▶ _Saved data entries_:
********

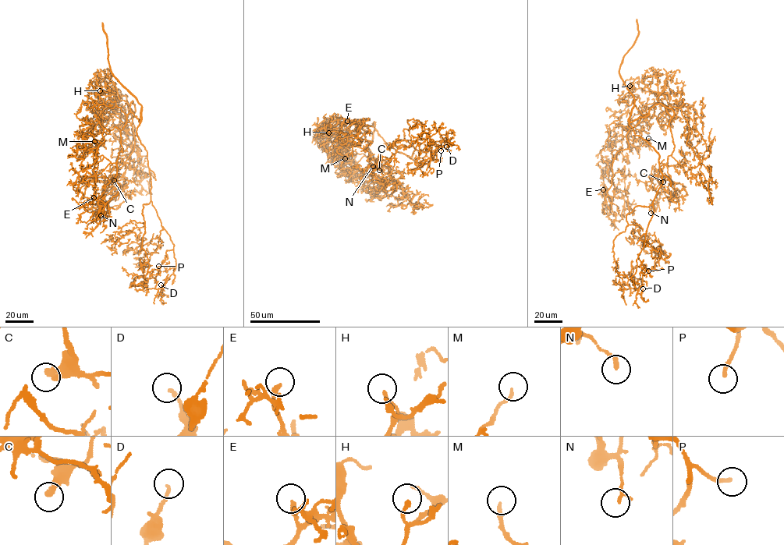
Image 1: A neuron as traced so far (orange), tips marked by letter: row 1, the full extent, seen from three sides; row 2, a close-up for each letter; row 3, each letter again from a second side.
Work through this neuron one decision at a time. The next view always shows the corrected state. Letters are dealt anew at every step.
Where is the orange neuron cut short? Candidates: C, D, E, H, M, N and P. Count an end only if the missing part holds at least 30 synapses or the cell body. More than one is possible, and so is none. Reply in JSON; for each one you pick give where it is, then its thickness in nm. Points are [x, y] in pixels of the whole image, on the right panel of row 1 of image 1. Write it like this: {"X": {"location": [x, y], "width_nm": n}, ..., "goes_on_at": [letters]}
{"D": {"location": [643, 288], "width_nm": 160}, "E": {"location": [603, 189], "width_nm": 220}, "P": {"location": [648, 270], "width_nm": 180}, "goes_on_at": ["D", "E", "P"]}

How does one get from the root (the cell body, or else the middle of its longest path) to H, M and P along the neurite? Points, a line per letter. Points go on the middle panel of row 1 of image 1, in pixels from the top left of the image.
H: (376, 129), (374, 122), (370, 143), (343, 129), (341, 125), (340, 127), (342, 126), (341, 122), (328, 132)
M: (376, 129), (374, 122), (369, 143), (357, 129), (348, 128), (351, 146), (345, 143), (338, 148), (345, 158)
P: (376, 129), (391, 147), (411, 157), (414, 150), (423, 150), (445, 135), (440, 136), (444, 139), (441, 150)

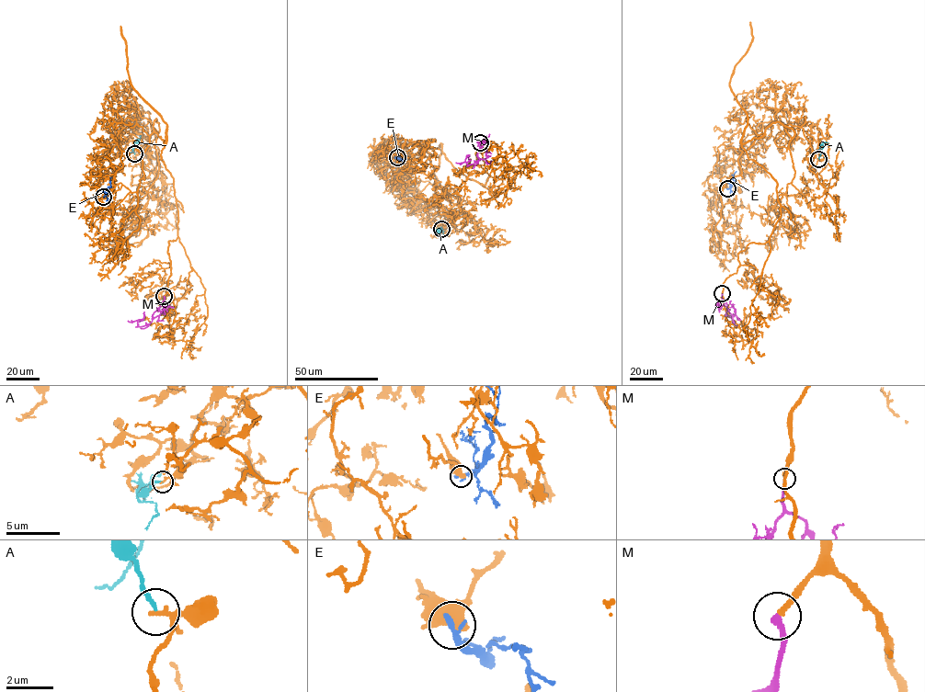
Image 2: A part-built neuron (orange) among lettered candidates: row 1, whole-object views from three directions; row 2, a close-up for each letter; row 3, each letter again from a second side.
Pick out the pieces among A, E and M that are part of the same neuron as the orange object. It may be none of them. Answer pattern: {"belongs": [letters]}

********

▶ _Your goal_:
Output the data above exactly; pictures do not belong in the copy.

▶ _Expected output_:
Image 1: A neuron as traced so far (orange), tips marked by letter: row 1, the full extent, seen from three sides; row 2, a close-up for each letter; row 3, each letter again from a second side.
Work through this neuron one decision at a time. The next view always shows the corrected state. Letters are dealt anew at every step.
Where is the orange neuron cut short? Candidates: C, D, E, H, M, N and P. Count an end only if the missing part holds at least 30 synapses or the cell body. More than one is possible, and so is none. Reply in JSON; for each one you pick give where it is, then its thickness in nm. Points are [x, y] in pixels of the whole image, on the right panel of row 1 of image 1. Write it like this: {"X": {"location": [x, y], "width_nm": n}, ..., "goes_on_at": [letters]}
{"D": {"location": [643, 288], "width_nm": 160}, "E": {"location": [603, 189], "width_nm": 220}, "P": {"location": [648, 270], "width_nm": 180}, "goes_on_at": ["D", "E", "P"]}

How does one get from the root (the cell body, or else the middle of its longest path) to H, M and P along the neurite? Points, a line per letter. Points go on the middle panel of row 1 of image 1, in pixels from the top left of the image.
H: (376, 129), (374, 122), (370, 143), (343, 129), (341, 125), (340, 127), (342, 126), (341, 122), (328, 132)
M: (376, 129), (374, 122), (369, 143), (357, 129), (348, 128), (351, 146), (345, 143), (338, 148), (345, 158)
P: (376, 129), (391, 147), (411, 157), (414, 150), (423, 150), (445, 135), (440, 136), (444, 139), (441, 150)

Image 2: A part-built neuron (orange) among lettered candidates: row 1, whole-object views from three directions; row 2, a close-up for each letter; row 3, each letter again from a second side.
Pick out the pieces among A, E and M that are part of the same neuron as the orange object. It may be none of them. Answer pattern: {"belongs": [letters]}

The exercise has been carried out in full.